Letting the world fade away a bit, Yasgrid took a seat opposite the two of them as the home her grandmother and grand aunt had grown up in rippled into view around them. Osdora could have raised Yasgrid there, but she’d been preferred her own house. Yasgrid had still spent plenty of time at the ancestral home, most of the days Osdora had been on the road in fact, so the environs were as comforting to her as they were to the two sisters.
“Hello! I, uh, didn’t expect you,” Yasgrid said, delighted to see her grandmother again, and fascinated to meet her great aunt who’d passed well before Yasgrid had been born.
“We know we can’t keep you long,” Lokona said, putting down a polished disc of stone she’d been chiseling a fine image into.

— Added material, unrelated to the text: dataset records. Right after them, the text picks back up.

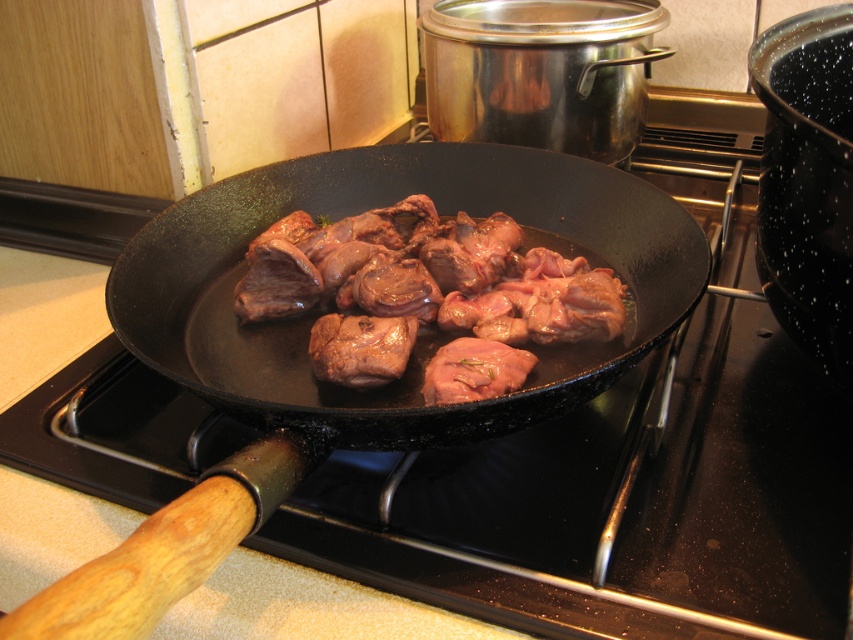
Question: Among these points, which one is nearest to the camera?

Choices:
 (A) (546, 369)
 (B) (364, 224)

Answer: (A)

Question: Does black matte wok at center have a smaller size compared to brown glossy meat at center?

Choices:
 (A) no
 (B) yes

Answer: (A)

Question: Among these points, which one is nearest to the camera?

Choices:
 (A) click(297, 170)
 (B) click(456, 284)

Answer: (B)

Question: Among these points, which one is nearest to the camera?

Choices:
 (A) (213, 212)
 (B) (491, 244)

Answer: (B)

Question: Can you confirm if black matte wok at center is positioned to the left of brown glossy meat at center?

Choices:
 (A) yes
 (B) no

Answer: (A)

Question: From the image, what is the correct spatial relationship of black matte wok at center in relation to brown glossy meat at center?

Choices:
 (A) above
 (B) below

Answer: (B)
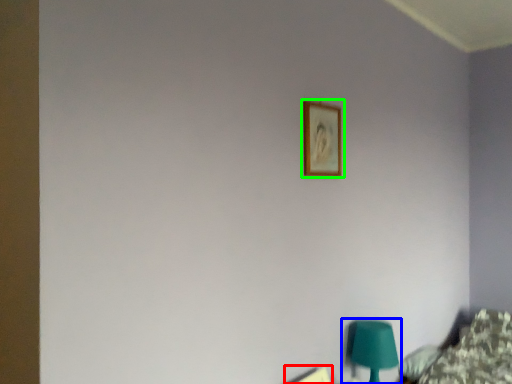
Question: Which object is positioned closest to picture frame (highlighted by a red box)? Select from table lamp (highlighted by a blue box) and picture frame (highlighted by a green box).

Choices:
 (A) table lamp
 (B) picture frame

Answer: (A)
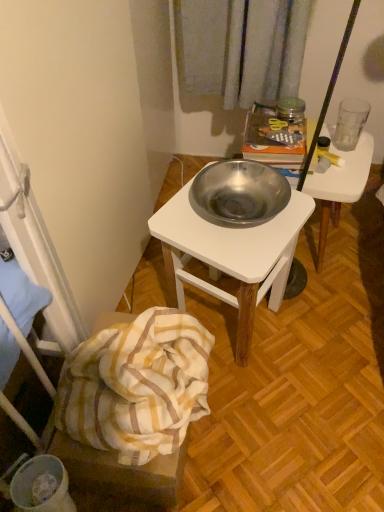
This screenshot has height=512, width=384. Find the location of `vacant region below metallic white desk at center, which is the 2th desk from left to right (from a real-world perspective)`. vacant region below metallic white desk at center, which is the 2th desk from left to right (from a real-world perspective) is located at coordinates (316, 245).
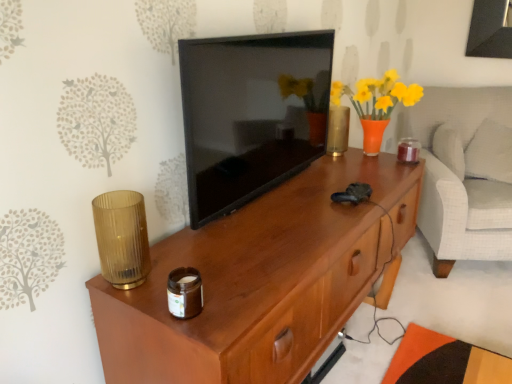
Where is `free location in front of translucent amber glass candle at right, acting as the third candle holder starting from the front`? free location in front of translucent amber glass candle at right, acting as the third candle holder starting from the front is located at coordinates (399, 168).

“But we’re glad to have at least a bit of time,” Unzola said, her smile a mirror of the one Nia’s face now wore. The resemblance was so uncanny that Yasgrid had to wonder if Grandma Lokona had been reminded of her sister every time Yasgrid came over. Except Yasgrid had never looked like Unzola when Lokona had looked after her. She’d grown into a likeness of her great aunt as she became an adult, only to trade away her inherited appearance for one which was inherited from far different ancestors.
“Me too, but how are you here? I wasn’t trying to call you, I didn’t want to disturb your rest!” Yasgrid knew it hadn’t been her doing, but she still felt it was important to clarify that while she had trounced all over several different natural orders, disturbing the departed was a line she refused to cross.
“Believe it or not, we don’t rest as much as you might imagine we do,” Unzola said.
“Don’t you worry though, it wasn’t you who brought us here,” Lokona said.
“That was my idea,” Unzola added. “It’s selfish and greedy, I know, but I just wanted to meet the niece who inherited my gift.”